The R* rule and energy flux in a plant-nutrient ecosystem.

The R* rule predicts that the species that can survive in steady state at the lowest level of limiting resource, R*, excludes all other species. Simple models indicate that this concept is not necessarily consistent with Lotka's conjecture that an ecological system should evolve towards a state of maximum power, Max(G), where G is the power, or rate of biomass production of the system. To explore the relationship in detail, we used a published model of a plant-nutrient system in which a plant can use various strategies, S, of allocation of energy between foliage, roots, and wood. We found that the allocation strategy, S(MinR*), that leads to Min(N(pore*), where N(pore*) is a limiting nutrient in soil pore water in our model (and equivalent to R* in Tilman's notation), is the same as the strategy, S(MaxG_root), for which energy flux to roots is maximized. However, that allocation strategy is different from the strategy, S(MaxG), that produces maximum power, or maximum photosynthetic rate, for the plant system, Max(G). Hence, we conclude that Min(N(pore*) and Max(G) should not necessarily co-occur in an ecological system. We also examined which strategy, S(fit), was fittest; that is, eliminated any other strategies, when allowed to compete.
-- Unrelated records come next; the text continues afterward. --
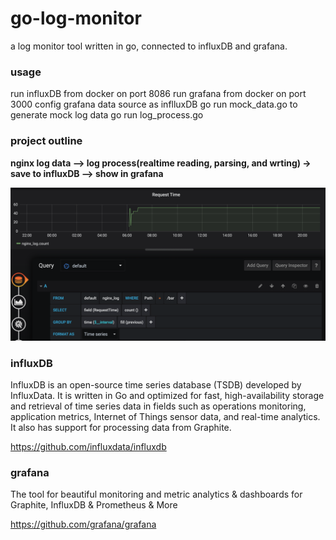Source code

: # go-log-monitor
a log monitor tool written in go, connected to influxDB and grafana.

### usage

run influxDB from docker on port 8086
run grafana from docker on port 3000
config grafana data source as inflluxDB
go run mock_data.go to generate mock log data
go run log_process.go

### project outline

**nginx log data --> log process(realtime reading, parsing, and wrting) -> save to influxDB --> show in grafana**

![pipeline](https://github.com/yngyuan/go-log-monitor/blob/master/grafana.png?raw=true)

### influxDB
InfluxDB is an open-source time series database (TSDB) developed by InfluxData. It is written in Go and optimized for fast, high-availability storage and retrieval of time series data in fields such as operations monitoring, application metrics, Internet of Things sensor data, and real-time analytics. It also has support for processing data from Graphite.

https://github.com/influxdata/influxdb

### grafana
The tool for beautiful monitoring and metric analytics & dashboards for Graphite, InfluxDB & Prometheus & More 

https://github.com/grafana/grafana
The strategy S(fit) differed from S(MinR*, S(MaxG), and S(MaxG_root), which we demonstrated mathematically. We also considered the feasible situation in which a plant is able to positively influence external nutrient input to the system. Under such conditions, the strategy, S(MaxG_root), that maximizes energy flux to roots was the same as the strategy, S(MaxR*, that leads to maximum concentration of available nutrient in soil pore water, Max(N pore*), and not same as S(MinR*, for Min(N pore*).